An integrated study to decipher immunosuppressive cellular communication in the PDAC environment

Abstract

Pancreatic ductal adenocarcinoma (PDAC) is one the most aggressive cancers and characterized by a highly rigid and immunosuppressive tumor microenvironment (TME). The extensive cellular interactions are known to play key roles in the immune evasion, chemoresistance, and poor prognosis. Here, we used the spatial transcriptomics, scRNA-seq, and bulk RNA-seq datasets to enhance the insights obtained from each to decipher the cellular communication in the TME. The complex crosstalk in PDAC samples was revealed by the single-cell and spatial transcriptomics profiles of the samples. We show that tumor-associated macrophages (TAMs) are the central cell types in the regulation of microenvironment in PDAC. They colocalize with the cancer cells and tumor-suppressor immune cells and take roles to provide an immunosuppressive environment. LGALS9 gene which is upregulated in PDAC tumor samples in comparison to healthy samples was also found to be upregulated in TAMs compared to tumor-suppressor immune cells in cancer samples. Additionally, LGALS9 was found to be the primary component in the crosstalk between TAMs and the other cells. The widespread expression of P4HB gene and its interaction with LGALS9 was also notable. Our findings point to a profound role of TAMs via LGALS9 and its interaction with P4HB that should be considered for further elucidation as target in the combinatory immunotherapies for PDAC.

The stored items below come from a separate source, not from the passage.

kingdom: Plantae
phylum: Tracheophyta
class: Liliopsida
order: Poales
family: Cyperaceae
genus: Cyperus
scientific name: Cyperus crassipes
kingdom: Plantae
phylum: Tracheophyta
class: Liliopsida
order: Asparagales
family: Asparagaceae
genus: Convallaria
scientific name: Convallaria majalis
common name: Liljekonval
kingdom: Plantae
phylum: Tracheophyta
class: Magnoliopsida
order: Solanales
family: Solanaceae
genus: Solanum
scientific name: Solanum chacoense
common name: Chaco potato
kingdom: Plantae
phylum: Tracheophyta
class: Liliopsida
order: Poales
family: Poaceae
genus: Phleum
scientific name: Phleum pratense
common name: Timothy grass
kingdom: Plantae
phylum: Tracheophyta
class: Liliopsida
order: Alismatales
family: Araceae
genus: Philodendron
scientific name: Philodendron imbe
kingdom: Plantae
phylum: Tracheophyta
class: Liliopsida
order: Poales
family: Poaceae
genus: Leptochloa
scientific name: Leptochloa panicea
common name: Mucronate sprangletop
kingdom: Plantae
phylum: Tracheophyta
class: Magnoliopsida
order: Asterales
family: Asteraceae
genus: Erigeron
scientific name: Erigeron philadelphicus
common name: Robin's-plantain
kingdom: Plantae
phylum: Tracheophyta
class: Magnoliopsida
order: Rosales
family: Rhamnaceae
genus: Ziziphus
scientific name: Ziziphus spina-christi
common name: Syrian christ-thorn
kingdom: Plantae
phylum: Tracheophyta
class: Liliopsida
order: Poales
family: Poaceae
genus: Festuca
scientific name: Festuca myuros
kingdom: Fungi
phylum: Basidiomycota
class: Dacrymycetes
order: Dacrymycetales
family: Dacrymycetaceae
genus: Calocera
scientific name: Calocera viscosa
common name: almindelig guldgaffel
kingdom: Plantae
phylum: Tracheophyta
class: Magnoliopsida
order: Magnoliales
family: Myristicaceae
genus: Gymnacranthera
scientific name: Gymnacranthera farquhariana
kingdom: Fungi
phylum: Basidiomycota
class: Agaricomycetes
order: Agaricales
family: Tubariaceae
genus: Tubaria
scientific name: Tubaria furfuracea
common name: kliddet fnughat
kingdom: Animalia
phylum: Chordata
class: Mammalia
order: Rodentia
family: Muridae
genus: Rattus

Fig. 1. Cellular heterogeneity in PDAC tissues.

The cell clusters and cell type specific marker genes in a scA and b scB. The domains and cell type specific genes in c stA and d stB.

Fig. 2. Communication profiles in the datasets.

The number of interactions between and within the cell types in a scA and b scB, and the domains in c stA and d stB (The color intensity in the heatmaps shows the number of observed pairs in the corresponding dataset). e The most frequent 15 L-R pairs (the x-axis refers to the percentage of the corresponding L-R pair in the complete list of interactions), f The enriched GO terms for the proteins with interactions between ductal cells and TAMs.

Fig. 3. The observed cellular interactions.

a The top 15 L-R pairs in ST datasets (the color intensity shows the score of the interaction in the corresponding dataset), b the associated processes of top 15 L-R pair elements in ST datasets, c the communication between cancer cells, tumor-promoting immune cells and tumor-suppressor immune cells, d the top 25 L-R pairs in scA.

Fig. 4. LGALS9 in TME.

a LAGLS9 overexpression in TCGA-PAAD compared to GTEX datasets. b LGALS9 overexpression in PDAC patients with the comparison of TAMs and T & NK cells. c the LGALS9-participated interactions in SC and ST datasets. d The distribution of LGALS9 interactions within TAMs and the other cell types (the number between the parentheses indicates the number of interactions with TAMs). e PPI network of LGALS9 and its receptors which were found in SC and ST datasets. (The color intensity in the heatmaps shows the score of the pair in the corresponding dataset).

Fig. 5. Spatial distribution of the genes.

The expression profiles of a LGALS9, b HAVCR2, c CD44, and d P4HB gene on tissue samples (The color intensity refers to the expression value of the corresponding gene in the dataset.). e The regulation of P4HB in bulk datasets. The expression profiles of LGALS9 and P4HB in f scA, g scB, and h scC.

Fig. 6. P4HB profile in SC datasets.

a The ductal cell clusters in adj dataset. The regulation of P4HB in comparison of b, c adj with scA, and d, e adj with scB.

Fig. 7. The overview of the study.

The observed landscape for the immunosuppressive PDAC TME.